JOB ITEM :: Would you transcribe the line containing "Правила коментарисања на порталу РТХН" and every line after it, through the end of the records below, exactly and with nothing else?

━━━ SUPPLIED INFORMATION

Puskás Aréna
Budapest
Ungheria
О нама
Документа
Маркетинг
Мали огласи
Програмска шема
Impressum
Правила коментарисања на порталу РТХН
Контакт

━━━━━━

ANSWER TO THIS EXERCISE ::
Правила коментарисања на порталу РТХН
Контакт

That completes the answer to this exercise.